The Pacific Cup (formerly the "West Marine Pacific Cup") is a yacht race from San Francisco, California to Kaneohe, Hawaii on the island of Oahu. This exercise in yacht racing is run in even-numbered years by the Pacific Cup Yacht Club, while in odd years the Transpacific Yacht Race sails for Hawaii out of Los Angeles. While it is billed as "The Fun Race to Hawaii," racers take preparation seriously. A number of seminars and resources are provided to help sailors and crew find safety and success. The level of competition rises each year, with yachts coming in from around the world, including Switzerland and Japan.

The race has run for over 20 years. Hundreds of boats, from 24 ft double handers to 140-foot spectaculars, have sailed the 2070 nmi course. Even smaller, experimental boats have been known to participate. A wide variety of people partake in the race, including families, avid racers, and "sail of a lifetime" efforts.

The first start for 2016 occurred on July 11 at the starting line off the St.

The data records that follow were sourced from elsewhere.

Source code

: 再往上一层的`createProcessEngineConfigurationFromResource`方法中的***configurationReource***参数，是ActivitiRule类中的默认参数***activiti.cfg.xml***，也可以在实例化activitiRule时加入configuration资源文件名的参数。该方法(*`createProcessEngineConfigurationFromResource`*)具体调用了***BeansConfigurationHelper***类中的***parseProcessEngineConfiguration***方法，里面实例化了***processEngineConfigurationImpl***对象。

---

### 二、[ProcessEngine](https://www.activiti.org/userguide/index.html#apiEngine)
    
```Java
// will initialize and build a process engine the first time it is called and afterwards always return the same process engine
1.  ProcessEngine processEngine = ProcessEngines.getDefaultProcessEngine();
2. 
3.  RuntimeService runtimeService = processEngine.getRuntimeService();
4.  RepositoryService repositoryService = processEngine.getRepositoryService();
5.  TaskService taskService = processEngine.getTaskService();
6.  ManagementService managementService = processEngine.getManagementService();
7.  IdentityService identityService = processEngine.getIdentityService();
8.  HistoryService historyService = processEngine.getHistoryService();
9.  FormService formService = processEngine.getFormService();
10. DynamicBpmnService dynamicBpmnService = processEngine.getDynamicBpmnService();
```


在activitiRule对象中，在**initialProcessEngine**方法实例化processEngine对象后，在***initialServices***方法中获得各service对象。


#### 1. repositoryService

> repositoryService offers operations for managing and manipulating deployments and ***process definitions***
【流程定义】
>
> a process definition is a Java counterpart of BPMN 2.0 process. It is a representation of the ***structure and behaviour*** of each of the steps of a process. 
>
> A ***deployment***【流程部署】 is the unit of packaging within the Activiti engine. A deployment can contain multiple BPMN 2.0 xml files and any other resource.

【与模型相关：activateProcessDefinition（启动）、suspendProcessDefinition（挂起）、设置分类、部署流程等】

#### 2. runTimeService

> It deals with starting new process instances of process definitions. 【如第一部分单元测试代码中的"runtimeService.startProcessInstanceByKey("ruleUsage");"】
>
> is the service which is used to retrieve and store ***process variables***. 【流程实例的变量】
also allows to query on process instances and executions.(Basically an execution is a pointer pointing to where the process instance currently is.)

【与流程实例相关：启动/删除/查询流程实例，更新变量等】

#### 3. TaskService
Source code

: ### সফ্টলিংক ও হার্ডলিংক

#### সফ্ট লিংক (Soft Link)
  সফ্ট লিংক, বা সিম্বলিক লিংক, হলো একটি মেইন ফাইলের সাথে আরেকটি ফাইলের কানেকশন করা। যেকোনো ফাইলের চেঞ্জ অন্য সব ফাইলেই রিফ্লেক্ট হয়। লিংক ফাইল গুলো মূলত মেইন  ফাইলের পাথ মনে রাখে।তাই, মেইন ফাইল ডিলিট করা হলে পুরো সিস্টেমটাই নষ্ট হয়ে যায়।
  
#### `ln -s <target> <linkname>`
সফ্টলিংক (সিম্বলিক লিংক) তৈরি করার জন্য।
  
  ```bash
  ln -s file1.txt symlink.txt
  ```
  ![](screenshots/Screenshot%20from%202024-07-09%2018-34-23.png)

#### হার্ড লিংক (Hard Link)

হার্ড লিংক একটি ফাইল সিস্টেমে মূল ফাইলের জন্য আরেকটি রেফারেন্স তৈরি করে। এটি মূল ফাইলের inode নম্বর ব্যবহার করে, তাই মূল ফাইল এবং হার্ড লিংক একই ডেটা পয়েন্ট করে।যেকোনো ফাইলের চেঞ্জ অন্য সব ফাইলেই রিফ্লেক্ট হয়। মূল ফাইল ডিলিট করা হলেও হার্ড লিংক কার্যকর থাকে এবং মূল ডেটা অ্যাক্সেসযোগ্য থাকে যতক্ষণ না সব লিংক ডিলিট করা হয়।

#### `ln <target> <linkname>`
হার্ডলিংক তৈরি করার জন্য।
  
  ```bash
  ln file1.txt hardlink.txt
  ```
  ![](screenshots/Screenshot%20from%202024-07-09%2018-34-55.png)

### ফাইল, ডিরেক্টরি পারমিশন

Francis Yacht Club in San Francisco Bay. 64 entrants participated in the 2016 race.

Manouch Moshayedi's 100' super maxi Rio 100 set a new Pacific Cup fastest passage record on July 20, 2016 with an elapsed time of 5 days, 2 hours, 41 minutes and 13 seconds. The previous record was set in 2004 by Robert Miller's 139' Mari-Cha IV with an elapsed time of 5 days, 5 hours, 38 minutes and 10 seconds.

The 2020 race was canceled due to the COVID-19 pandemic.

== How to participate ==

===Entry===
The Pacific Cup Yacht Club provides all the forms necessary to enter the race online. A competitor can do the bulk of their entry process over the web, only mailing in a signed entry form and a check.

===Requirements===
The Notice of Race and Sailing Instructions contain the equipment and other requirements for the boat. These start with the ISAF Special Regulations for Category 1 races, as modified by the U.S. Prescriptions. The NOR and SIs make some modest changes to the regulations in view of the nature of the race.

===Preparation===
Getting ready for the race is an effort of several months at a minimum. Typical preparation budgets, from entry fee to post-arrival rum, run from 20 to 60 thousand dollars and up.

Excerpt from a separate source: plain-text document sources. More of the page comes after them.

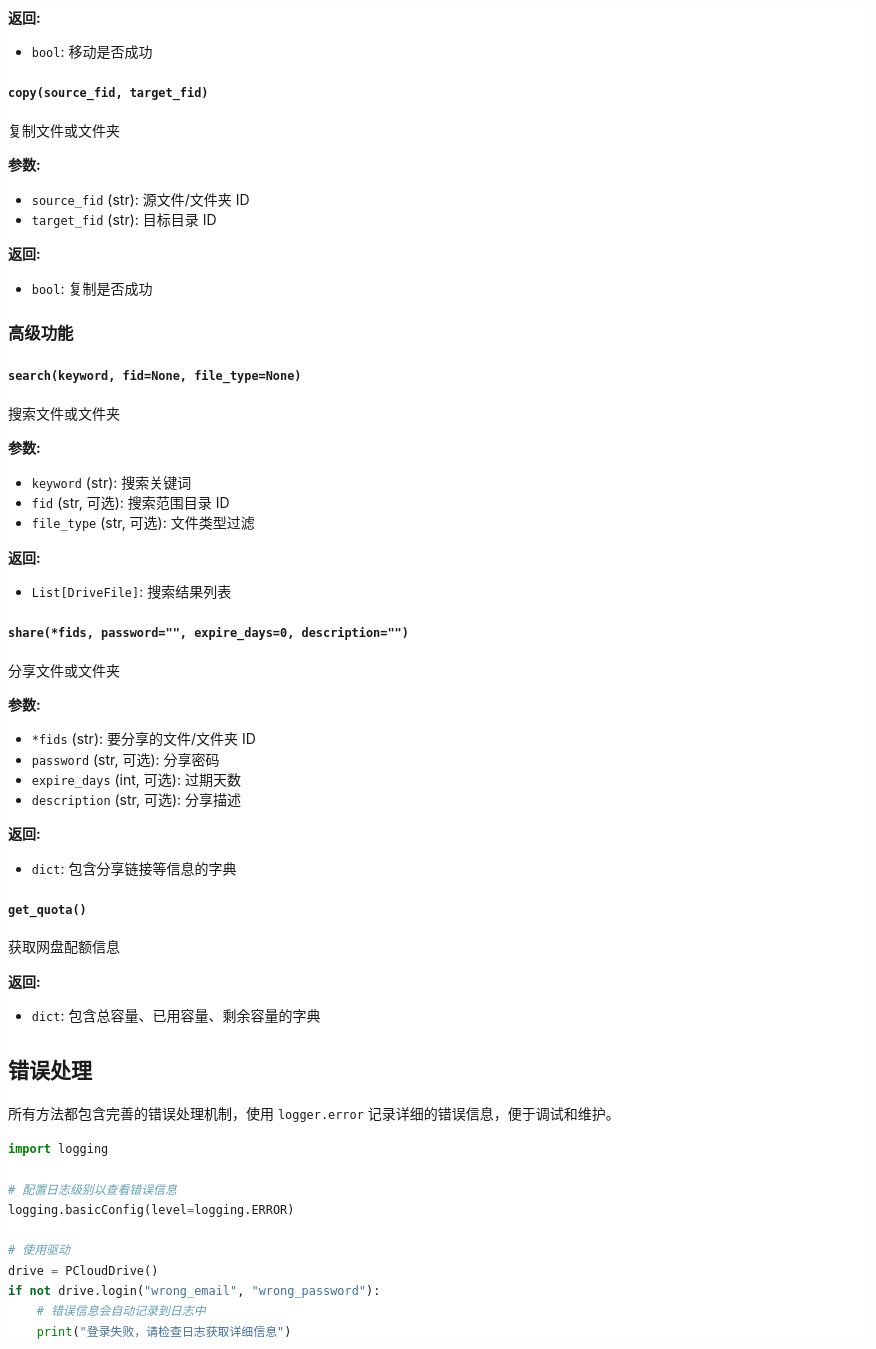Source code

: **返回:**
- `bool`: 移动是否成功

#### `copy(source_fid, target_fid)`
复制文件或文件夹

**参数:**
- `source_fid` (str): 源文件/文件夹 ID
- `target_fid` (str): 目标目录 ID

**返回:**
- `bool`: 复制是否成功

### 高级功能

#### `search(keyword, fid=None, file_type=None)`
搜索文件或文件夹

**参数:**
- `keyword` (str): 搜索关键词
- `fid` (str, 可选): 搜索范围目录 ID
- `file_type` (str, 可选): 文件类型过滤

**返回:**
- `List[DriveFile]`: 搜索结果列表

#### `share(*fids, password="", expire_days=0, description="")`
分享文件或文件夹

**参数:**
- `*fids` (str): 要分享的文件/文件夹 ID
- `password` (str, 可选): 分享密码
- `expire_days` (int, 可选): 过期天数
- `description` (str, 可选): 分享描述

**返回:**
- `dict`: 包含分享链接等信息的字典

#### `get_quota()`
获取网盘配额信息

**返回:**
- `dict`: 包含总容量、已用容量、剩余容量的字典

## 错误处理

所有方法都包含完善的错误处理机制，使用 `logger.error` 记录详细的错误信息，便于调试和维护。

```python
import logging

# 配置日志级别以查看错误信息
logging.basicConfig(level=logging.ERROR)

# 使用驱动
drive = PCloudDrive()
if not drive.login("wrong_email", "wrong_password"):
    # 错误信息会自动记录到日志中
    print("登录失败，请检查日志获取详细信息")
```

With on-water times from five to seventeen days, twenty-four hours a day, this is the equivalent of running a hundred round-the-buoys races back to back. Reliability, flexibility, and spare parts are the keys to a successful preparation.

The best, and classic, reference for the aspiring Pacific racer is Jim and Sue Corenman's Pacific Cup Handbook.

The PCYC provides a collection of race tips including many useful articles.

== Notable incidents ==

In 2022, Andy Schwenk of the Spindrift V required medical evacuation from the US Navy on the return trip from Hawaii, due to an infection in his ankle.